## Supplied records
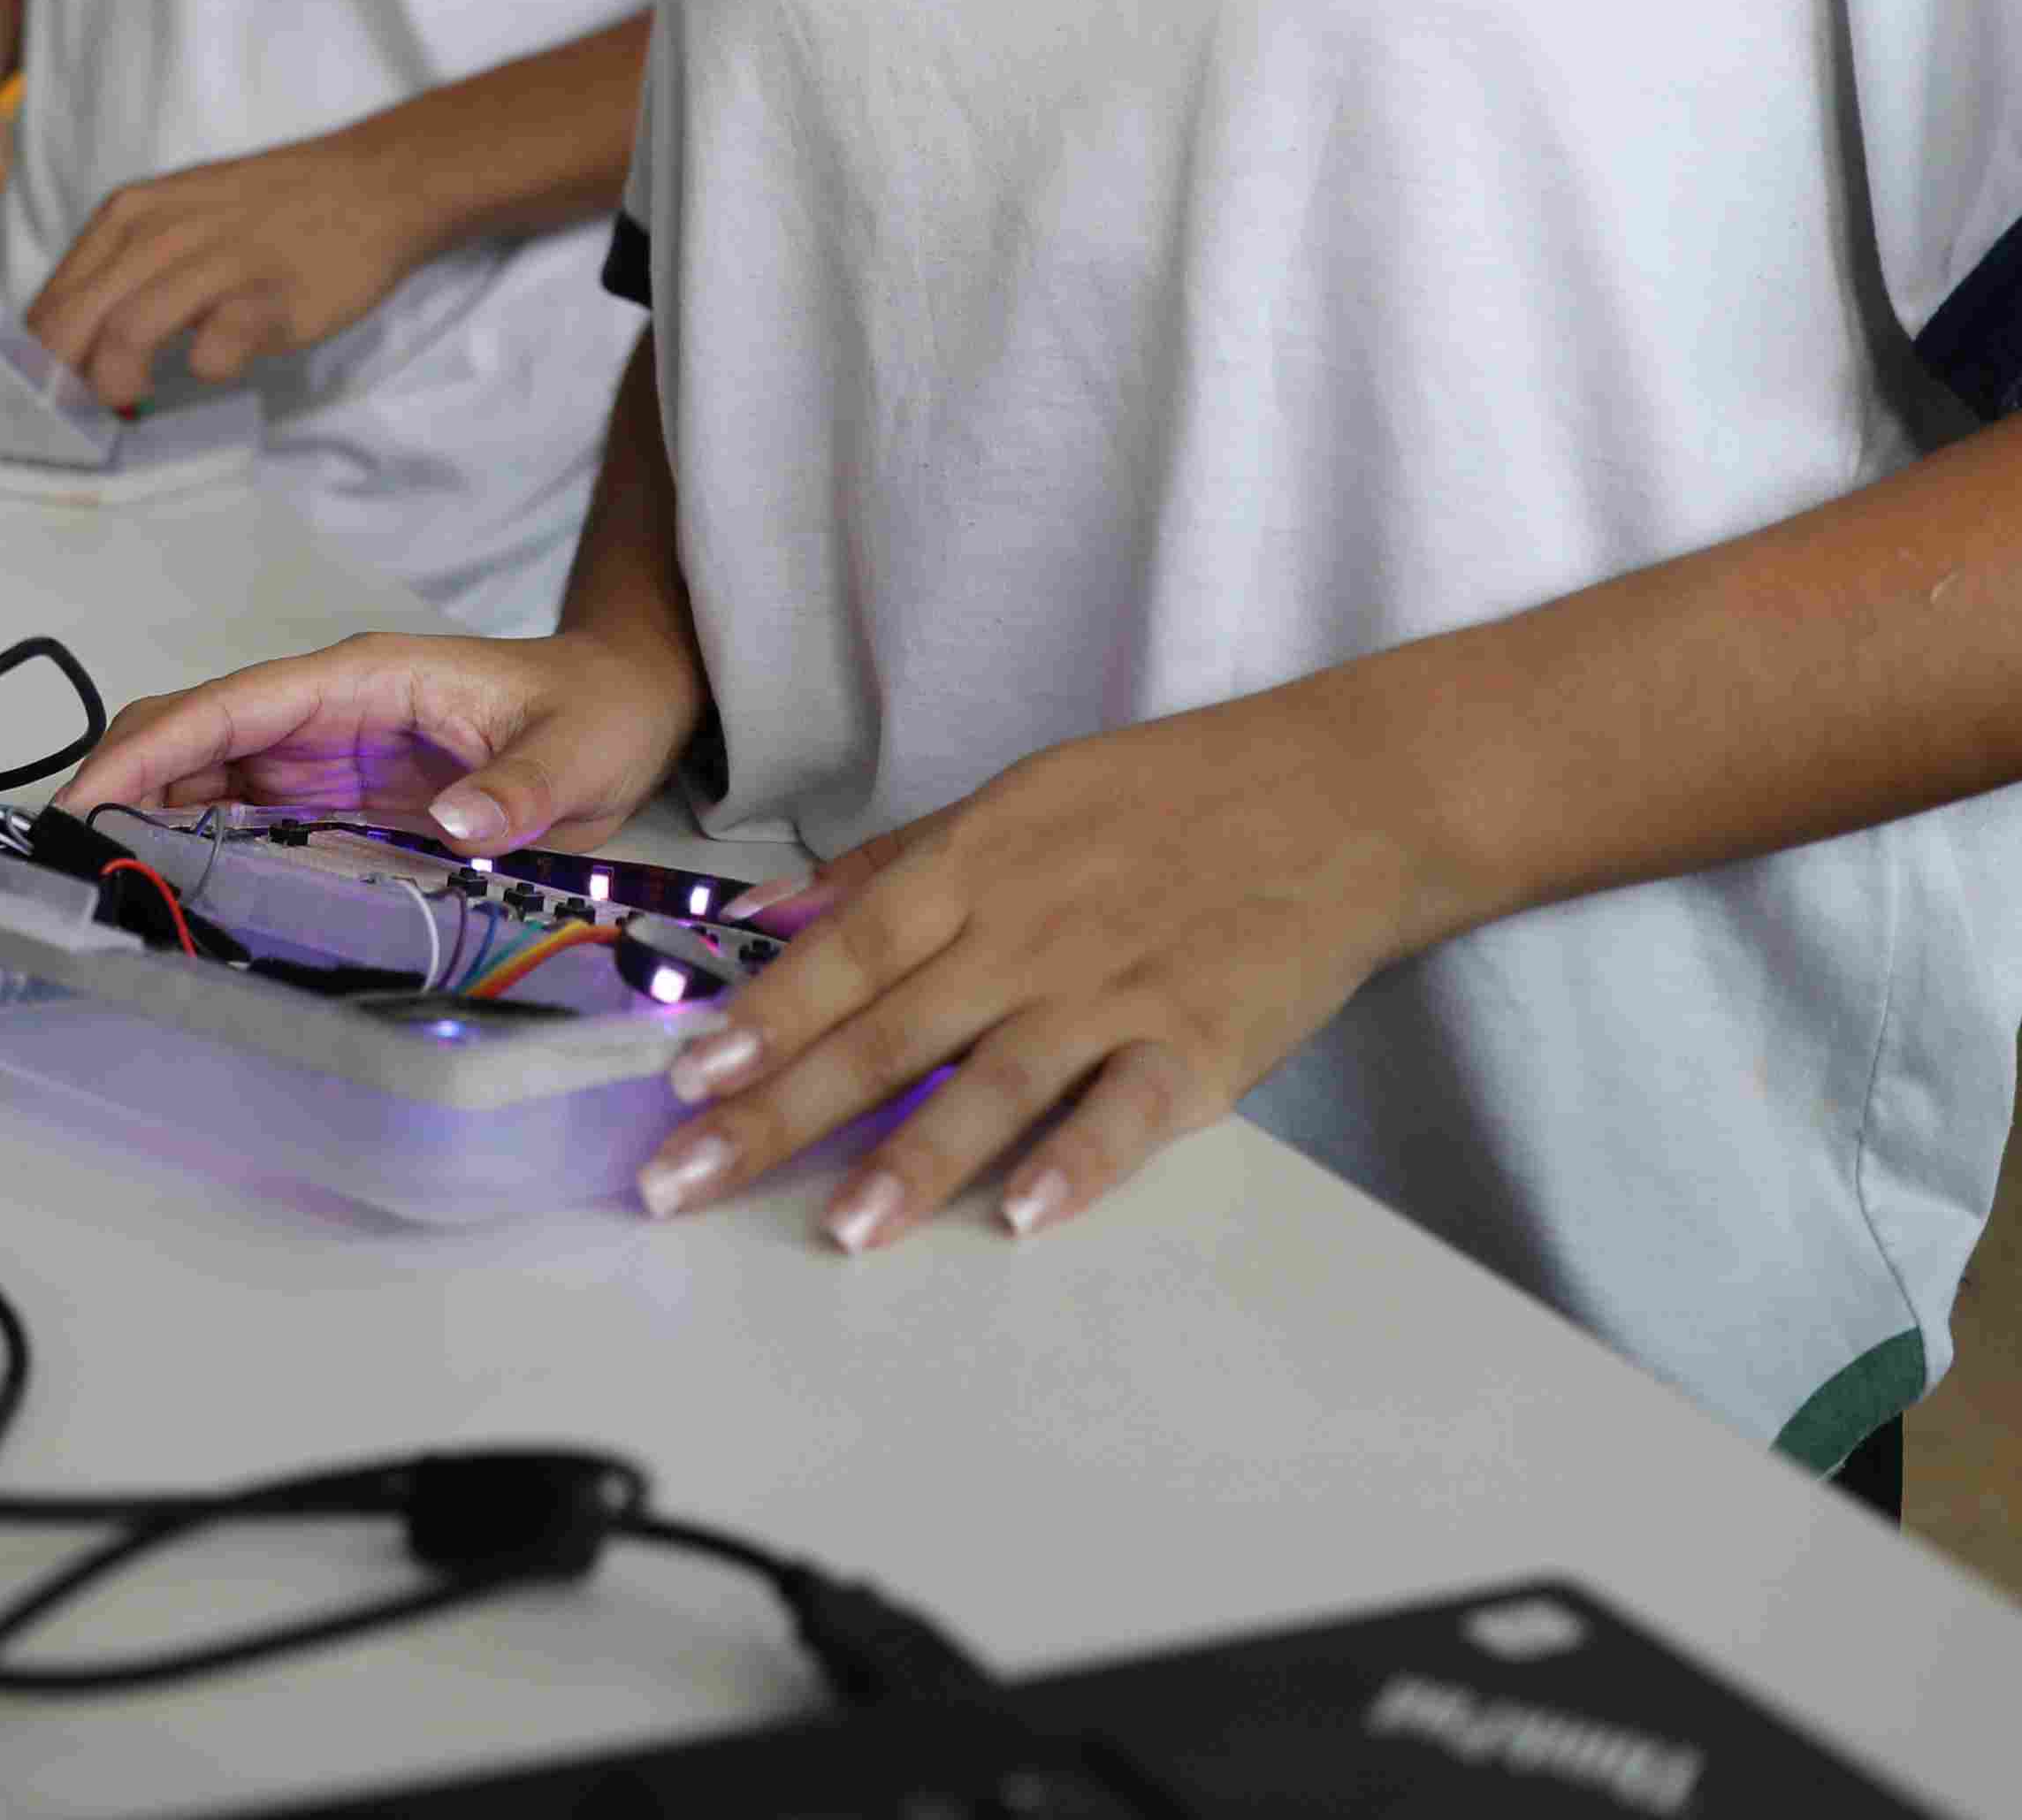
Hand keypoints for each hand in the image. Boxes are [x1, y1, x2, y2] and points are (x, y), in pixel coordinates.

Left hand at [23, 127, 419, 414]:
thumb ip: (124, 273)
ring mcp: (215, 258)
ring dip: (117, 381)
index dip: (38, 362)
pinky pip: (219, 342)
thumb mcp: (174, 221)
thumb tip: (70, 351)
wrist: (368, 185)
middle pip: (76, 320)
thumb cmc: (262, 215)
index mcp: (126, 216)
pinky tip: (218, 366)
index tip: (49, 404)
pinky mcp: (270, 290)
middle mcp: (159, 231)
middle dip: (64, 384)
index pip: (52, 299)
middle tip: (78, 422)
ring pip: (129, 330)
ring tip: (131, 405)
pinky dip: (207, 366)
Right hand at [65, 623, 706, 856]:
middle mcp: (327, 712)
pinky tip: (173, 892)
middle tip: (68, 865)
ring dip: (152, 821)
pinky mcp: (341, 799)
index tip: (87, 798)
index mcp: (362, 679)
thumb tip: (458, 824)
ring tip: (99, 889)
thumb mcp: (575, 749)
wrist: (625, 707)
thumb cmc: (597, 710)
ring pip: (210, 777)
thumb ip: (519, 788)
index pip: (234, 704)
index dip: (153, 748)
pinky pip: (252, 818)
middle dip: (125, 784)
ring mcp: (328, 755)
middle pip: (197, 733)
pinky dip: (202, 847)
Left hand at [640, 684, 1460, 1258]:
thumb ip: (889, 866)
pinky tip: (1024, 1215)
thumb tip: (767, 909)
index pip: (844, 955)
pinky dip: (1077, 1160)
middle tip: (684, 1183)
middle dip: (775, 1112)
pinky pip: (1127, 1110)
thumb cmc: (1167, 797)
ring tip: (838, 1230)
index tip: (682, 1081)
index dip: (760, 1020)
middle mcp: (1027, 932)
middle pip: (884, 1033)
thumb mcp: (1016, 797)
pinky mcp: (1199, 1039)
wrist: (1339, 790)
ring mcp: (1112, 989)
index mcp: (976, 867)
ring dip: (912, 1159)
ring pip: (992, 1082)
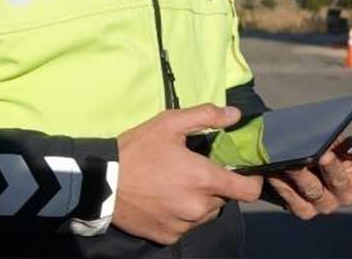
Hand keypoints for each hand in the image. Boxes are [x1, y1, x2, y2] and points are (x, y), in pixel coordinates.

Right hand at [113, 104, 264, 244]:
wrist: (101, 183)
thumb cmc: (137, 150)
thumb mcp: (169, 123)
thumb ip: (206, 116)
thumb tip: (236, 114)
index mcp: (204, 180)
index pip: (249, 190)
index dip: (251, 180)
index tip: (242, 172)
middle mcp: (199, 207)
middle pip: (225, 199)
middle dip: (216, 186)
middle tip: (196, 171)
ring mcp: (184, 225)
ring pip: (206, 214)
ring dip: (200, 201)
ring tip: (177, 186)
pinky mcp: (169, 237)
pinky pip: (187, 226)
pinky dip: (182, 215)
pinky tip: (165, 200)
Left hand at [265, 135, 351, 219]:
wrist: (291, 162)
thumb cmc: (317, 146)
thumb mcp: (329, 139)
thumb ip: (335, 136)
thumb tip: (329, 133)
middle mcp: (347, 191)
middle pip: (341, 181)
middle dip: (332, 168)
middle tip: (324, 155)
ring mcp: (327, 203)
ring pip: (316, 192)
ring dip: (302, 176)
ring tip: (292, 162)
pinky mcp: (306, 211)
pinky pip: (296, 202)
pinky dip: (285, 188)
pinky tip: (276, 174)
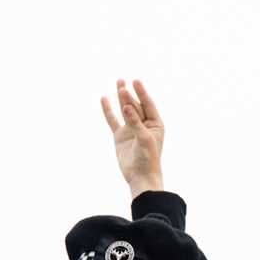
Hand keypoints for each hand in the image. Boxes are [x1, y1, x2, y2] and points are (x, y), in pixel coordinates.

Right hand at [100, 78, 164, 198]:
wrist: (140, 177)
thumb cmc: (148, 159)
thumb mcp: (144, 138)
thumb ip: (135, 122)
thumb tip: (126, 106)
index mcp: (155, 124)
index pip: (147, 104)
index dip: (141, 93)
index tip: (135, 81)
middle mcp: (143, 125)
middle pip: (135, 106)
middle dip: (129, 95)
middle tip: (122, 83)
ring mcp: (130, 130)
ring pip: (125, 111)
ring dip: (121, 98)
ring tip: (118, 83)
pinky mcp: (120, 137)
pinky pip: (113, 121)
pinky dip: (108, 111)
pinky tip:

## Aim of the exercise
An exact retyping of the lines from the one with "middle mcp: (143, 125)" to the end of the material above, with both ends included and nothing added, is the required answer.

## Task result
middle mcp: (143, 125)
middle pip: (135, 106)
middle dip: (129, 95)
middle tip: (122, 83)
ring mcp: (130, 130)
ring pip: (125, 111)
ring dip: (121, 98)
ring tip: (118, 83)
pinky mcp: (120, 137)
pinky pip: (113, 121)
pinky dip: (108, 111)
pinky tip:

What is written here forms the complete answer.